| Text section |
┌────────

3. Everybody’s favorite NRA Executive VP, Wayne La Pierre. Wayne is also the author of “The Global War on Your Guns: Inside the U.N. Plan to Destroy the Bill of Rights,” which is about how we must all band together and protect innocent, vulnerable guns Hillary Clinton, who is the REAL Damien Thorne.

Nobody got this one, so as a public service, here’s a little more from Wayne, courtesy of a recent NewsMax interview:

“George Soros is like a new toxin that is polluting American politics. These people consider themselves earthlings first and citizens of any other country second. They eat breakfast in London and dinner in New York and fly around the world in their jets.

“It is increasingly infecting American politics like a germ, and we are going to have to deal with it – including the national and international media.”

George Soros is the disease, guns are the flu vaccine! (Or however that tagline went.)

4. This was spam from everybody’s favorite Satanic affiliate, The Republican National Committee.

This was another one which nobody guessed correctly. I guess none of the rest of you received this missive from “David Rexrode, National Director of Coalitions,” which means that I really should have followed David’s instructions and forwarded his email to each of you. Darn.

But style points to Pete, for guessing “Roberta, Sabina, Catherine, Moira, and Elizabeth Forbes,” and to Tara, for her guess, “The Grim Reaper, trying to blame his grimness on taxes.”

5. Everybody’s favorite orgy prober, Peter King.

First to get this one was everyone’s favorite gunsel, Mr. Doghouse Riley. (Mr. Riley also gets a style point for giving King’s full identification, “US Representative Peter ‘The Amityville Congressman’ King.”)

And we think that Tara was close with her guess, “JimmyJeff GannonGuckert. How could those ingrates hold a hooker orgy and not invite him?!”

└────────

| Required tasks |
[A] In the quiz answers text, list the person or organization named at the start of each numbered entry, in order.
[B] Extend the quiz answers text, picking up after its final sentence.

Saved entries
┌────────

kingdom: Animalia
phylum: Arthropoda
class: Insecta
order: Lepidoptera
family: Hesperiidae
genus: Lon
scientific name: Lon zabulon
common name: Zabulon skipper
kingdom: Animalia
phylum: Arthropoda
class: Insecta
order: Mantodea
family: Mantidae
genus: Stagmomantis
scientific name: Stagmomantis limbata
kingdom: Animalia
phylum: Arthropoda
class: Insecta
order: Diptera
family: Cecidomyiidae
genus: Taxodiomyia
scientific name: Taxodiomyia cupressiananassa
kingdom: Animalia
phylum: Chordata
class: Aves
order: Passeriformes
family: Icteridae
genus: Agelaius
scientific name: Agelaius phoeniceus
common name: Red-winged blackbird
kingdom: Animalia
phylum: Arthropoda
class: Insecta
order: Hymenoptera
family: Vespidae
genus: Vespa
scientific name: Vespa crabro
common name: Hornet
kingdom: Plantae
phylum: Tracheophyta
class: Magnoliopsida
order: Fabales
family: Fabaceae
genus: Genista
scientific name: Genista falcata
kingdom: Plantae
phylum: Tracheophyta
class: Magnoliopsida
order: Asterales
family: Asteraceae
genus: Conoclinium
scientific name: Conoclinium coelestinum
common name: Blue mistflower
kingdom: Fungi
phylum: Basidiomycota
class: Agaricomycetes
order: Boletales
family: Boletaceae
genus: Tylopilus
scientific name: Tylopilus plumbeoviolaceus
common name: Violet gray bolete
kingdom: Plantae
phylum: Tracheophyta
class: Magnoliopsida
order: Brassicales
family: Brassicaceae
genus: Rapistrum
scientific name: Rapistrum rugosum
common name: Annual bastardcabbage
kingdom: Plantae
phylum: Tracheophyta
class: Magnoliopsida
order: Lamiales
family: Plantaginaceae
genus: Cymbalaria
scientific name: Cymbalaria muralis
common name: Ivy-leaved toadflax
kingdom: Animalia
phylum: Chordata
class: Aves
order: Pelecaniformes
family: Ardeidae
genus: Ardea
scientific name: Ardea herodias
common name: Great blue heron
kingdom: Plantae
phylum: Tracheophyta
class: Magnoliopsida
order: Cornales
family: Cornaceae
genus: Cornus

└────────

| Results by task |
[A] Wayne La Pierre; The Republican National Committee; Peter King

[B]
6. Everyone’s favorite band of Christmas warriors (and evil minded busybodies), Don Wildmon’s American Family Association.

First to name that bunch of whited sepulchers was R.Porrofatto (we do give credit for multiple choices).

I believe the person to get the most correct answers in one post (three) was King Spirula. Congrats to the King!

All of today’s winners get WSI points, which, as you know, can possibly someday be redeemed for fictional prizes, or one of the following BRAND NEW KITTENS:

1. Hoss, a sweet-tempered, very cute, extremely large, black-and-white kitten (who was formerly known as “GodzillaKitten,” until we got tired of that moniker).

2. Brad Kitt, a very handsome celebrity kitten who has markings similar to those of a blue point Siamese (but a stocky build and fluffy hair), and who thinks the world should revolve around him.

3. Runty, a plucky, brave, very cute, undersized gray-and-white tabby kitten with a lot of heart.

4. Squawky, a sweet-faced, very adorable tabby dictator kitten with a loud cry and a plan to RULE THE WORLD!

So, keep saving those points, and one of these hand-raised kittens could be yours!